Cardholders' Bill of Rights to go before House today
Consumer groups, credit card industry both lobby heavily
By Connie Prater | Updated: September 23, 2008
Editor's note: See newer story, House passes Credit Cardholders' Bill of Rights.
The Credit Cardholders' Bill of Rights is expected to be voted on this morning by the full U.S. House of Representatives.
A spokesman for Rep. Carolyn Maloney, the bill's chief sponsor, said late Monday that the bill, HR 5244, will go to the floor today.
The bill, which passed by a 39-27 margin in the House Financial Services Committee July 31, would add consumer protections to credit card industry practices. Among the provisions: banning surprise interest rate hikes, giving consumers 45 days' notice before changes in terms of credit card agreements take effect and prohibiting issuance of credit cards to anyone under the age of 18.
On Friday, House Speaker Nancy Pelosi (D-Calif.) and House Banking Committee Chairman Barney Frank (D-Mass.) joined a large number of pro-consumer groups in signing a letter in support of the measure. The "tricks and traps" of current credit card rules "have always been unfair, but they produce devastating financial repercussions in times of economic difficulty," the letter said.

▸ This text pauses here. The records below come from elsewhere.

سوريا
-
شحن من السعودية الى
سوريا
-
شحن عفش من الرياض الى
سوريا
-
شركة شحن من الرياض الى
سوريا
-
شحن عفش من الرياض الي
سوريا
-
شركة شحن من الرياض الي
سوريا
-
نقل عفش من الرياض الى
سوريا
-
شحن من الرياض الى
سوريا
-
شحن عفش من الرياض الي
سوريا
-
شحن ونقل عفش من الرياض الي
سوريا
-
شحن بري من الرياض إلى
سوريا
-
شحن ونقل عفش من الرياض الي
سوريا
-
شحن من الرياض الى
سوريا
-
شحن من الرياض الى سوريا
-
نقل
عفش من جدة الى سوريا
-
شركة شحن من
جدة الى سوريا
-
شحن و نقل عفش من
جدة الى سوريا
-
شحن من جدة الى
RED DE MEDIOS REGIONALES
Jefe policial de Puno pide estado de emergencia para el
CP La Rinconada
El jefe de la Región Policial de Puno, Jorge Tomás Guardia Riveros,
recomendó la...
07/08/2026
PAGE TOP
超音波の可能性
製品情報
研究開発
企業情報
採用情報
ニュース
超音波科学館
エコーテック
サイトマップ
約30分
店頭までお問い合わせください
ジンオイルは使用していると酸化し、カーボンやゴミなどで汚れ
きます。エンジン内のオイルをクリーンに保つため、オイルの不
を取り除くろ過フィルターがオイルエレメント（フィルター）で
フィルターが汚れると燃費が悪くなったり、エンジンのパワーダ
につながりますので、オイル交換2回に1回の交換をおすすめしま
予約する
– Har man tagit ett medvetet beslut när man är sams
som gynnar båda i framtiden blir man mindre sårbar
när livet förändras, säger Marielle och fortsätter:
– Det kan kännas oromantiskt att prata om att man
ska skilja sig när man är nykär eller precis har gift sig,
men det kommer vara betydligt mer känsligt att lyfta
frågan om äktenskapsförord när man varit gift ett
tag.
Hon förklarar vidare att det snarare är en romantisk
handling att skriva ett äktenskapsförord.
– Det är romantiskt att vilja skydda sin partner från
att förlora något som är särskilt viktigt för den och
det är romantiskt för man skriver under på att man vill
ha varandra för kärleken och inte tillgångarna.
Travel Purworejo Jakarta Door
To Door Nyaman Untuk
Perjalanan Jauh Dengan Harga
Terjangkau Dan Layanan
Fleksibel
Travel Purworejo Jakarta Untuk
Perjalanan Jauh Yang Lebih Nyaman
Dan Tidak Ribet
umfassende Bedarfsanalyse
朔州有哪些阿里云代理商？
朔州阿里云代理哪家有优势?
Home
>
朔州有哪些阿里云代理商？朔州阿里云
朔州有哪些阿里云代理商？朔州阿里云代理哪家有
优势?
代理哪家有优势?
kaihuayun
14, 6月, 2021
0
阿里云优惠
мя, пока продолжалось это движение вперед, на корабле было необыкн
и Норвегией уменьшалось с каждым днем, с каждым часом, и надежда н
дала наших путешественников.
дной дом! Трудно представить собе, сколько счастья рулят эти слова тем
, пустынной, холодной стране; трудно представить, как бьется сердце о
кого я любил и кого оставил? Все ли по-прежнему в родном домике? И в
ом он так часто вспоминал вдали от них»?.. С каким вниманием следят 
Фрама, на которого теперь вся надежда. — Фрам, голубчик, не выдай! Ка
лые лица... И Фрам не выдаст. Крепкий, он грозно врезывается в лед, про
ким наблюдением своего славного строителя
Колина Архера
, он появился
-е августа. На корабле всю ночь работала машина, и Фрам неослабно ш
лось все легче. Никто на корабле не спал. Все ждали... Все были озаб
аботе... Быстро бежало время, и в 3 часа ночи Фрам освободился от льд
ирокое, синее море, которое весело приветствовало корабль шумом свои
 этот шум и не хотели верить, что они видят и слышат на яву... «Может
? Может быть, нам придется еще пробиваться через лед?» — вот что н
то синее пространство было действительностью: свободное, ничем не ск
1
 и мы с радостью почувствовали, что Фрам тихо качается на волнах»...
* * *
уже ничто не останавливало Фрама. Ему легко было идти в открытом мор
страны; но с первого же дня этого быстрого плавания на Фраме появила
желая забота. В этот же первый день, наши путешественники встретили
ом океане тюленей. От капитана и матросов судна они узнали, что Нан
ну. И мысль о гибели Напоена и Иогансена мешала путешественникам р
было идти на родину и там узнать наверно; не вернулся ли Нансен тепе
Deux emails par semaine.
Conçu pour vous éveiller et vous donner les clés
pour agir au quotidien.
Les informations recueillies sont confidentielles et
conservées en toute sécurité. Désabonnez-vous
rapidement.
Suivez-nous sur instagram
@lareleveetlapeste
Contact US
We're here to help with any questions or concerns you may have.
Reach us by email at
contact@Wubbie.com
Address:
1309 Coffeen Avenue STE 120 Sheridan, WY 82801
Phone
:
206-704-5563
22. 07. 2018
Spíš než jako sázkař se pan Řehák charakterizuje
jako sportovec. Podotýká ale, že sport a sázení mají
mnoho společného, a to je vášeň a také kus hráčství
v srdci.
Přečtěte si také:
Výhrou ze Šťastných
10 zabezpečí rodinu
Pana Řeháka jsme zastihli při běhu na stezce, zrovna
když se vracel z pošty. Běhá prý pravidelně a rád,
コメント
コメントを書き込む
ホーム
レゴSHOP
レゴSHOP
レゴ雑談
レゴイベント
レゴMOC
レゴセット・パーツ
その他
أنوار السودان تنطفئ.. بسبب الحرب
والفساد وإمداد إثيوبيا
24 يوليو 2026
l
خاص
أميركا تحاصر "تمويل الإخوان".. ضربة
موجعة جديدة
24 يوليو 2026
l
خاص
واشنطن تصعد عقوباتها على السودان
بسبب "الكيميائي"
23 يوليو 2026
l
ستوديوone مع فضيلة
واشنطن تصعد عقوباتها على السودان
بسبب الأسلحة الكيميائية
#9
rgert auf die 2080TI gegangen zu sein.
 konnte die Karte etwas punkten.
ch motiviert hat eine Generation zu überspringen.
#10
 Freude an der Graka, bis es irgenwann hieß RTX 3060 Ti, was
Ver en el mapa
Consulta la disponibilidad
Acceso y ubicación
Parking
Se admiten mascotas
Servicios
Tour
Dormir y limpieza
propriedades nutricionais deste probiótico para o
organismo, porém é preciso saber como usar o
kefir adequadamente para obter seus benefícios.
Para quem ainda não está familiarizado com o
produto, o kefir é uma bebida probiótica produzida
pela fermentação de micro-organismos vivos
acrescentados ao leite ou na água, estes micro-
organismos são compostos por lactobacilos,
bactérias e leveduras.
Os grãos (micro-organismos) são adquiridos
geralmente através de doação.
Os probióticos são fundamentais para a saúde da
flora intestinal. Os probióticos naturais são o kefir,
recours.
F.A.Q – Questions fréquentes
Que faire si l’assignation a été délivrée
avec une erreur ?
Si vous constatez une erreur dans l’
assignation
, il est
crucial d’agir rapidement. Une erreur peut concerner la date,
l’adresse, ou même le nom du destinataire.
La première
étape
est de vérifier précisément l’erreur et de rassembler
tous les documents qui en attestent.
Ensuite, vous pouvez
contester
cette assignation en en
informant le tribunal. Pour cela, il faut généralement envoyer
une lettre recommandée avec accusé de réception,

On Monday, President Bush's administration took the side of the banking industry, which opposes the measure. "...(I)t would broadly constrain the ability of financial institutions to price risk, likely resulting in less access to credit and in higher interest rates for consumers," the administration said in a prepared statement. "For the credit market to operate efficiently, creditors must have the flexibility to react to changes in customer risk and market conditions."
Many of the provisions of the proposed bill are also included in proposed rule changes under consideration by the three agencies regulating credit card issuers: the Federal Reserve, the Office of Thrift Supervision and the National Credit Union Administration. Officials from the Fed have said they hope to complete final approval of the rules by the end of 2008. Those rules would ban alleged "unfair or deceptive" practices in the credit card industry and generated more public comments than any other Fed proposal in history.
Consumer advocates say both the federal rules and the Credit Cardholders' Bill of Rights will help level the playing field for consumers drowning in credit card debt but unable to understand and follow complex credit card rules. A coalition of 22 consumer, civil rights and advocacy groups lead by Consumers Union have sent letters to Congress urging passage of the bill.
Banking and credit card industry representatives have said the proposals will lead to unintended consequences for all consumers, namely, higher interest rates and fewer people granted credit privileges. On Monday, the American Bankers Association, a leading industry trade group, launched CardPolicyInfo.com, a new website with credit card industry policies and facts and information about the impact of the proposed rules and legislation on the banking industry.
A Sept. 8 Congressional Budget Office review of the financial impact of the proposed bill estimated the legislation would have minimal impact on federal agencies, none on state and local governments but millions in lost revenues and additional costs to credit card issuers.
By law, the CBO must point out whenever legislation would impose "unfunded mandates" on private industries more than a threshold amount. In 2008, that amount is $136 million, and the CBO concludes that this legislation would exceed it.
According to the CBO report, the aggregate cost of those requirements imposed on the industry would likely exceed the annual threshold "in at least one of the first five years the mandates are in effect."
In addition: "According to the Federal Reserve and industry representatives, creditors would need to develop and implement new software programs and systems to compile the required data. Based on information from the Federal Reserve and industry sources, the mandate would affect a large number of creditors and the cost to set up those systems could be significant."
"We hope and expect that it will pass, but obviously floor action is unpredictable," said Jon Houston, Maloney's press secretary.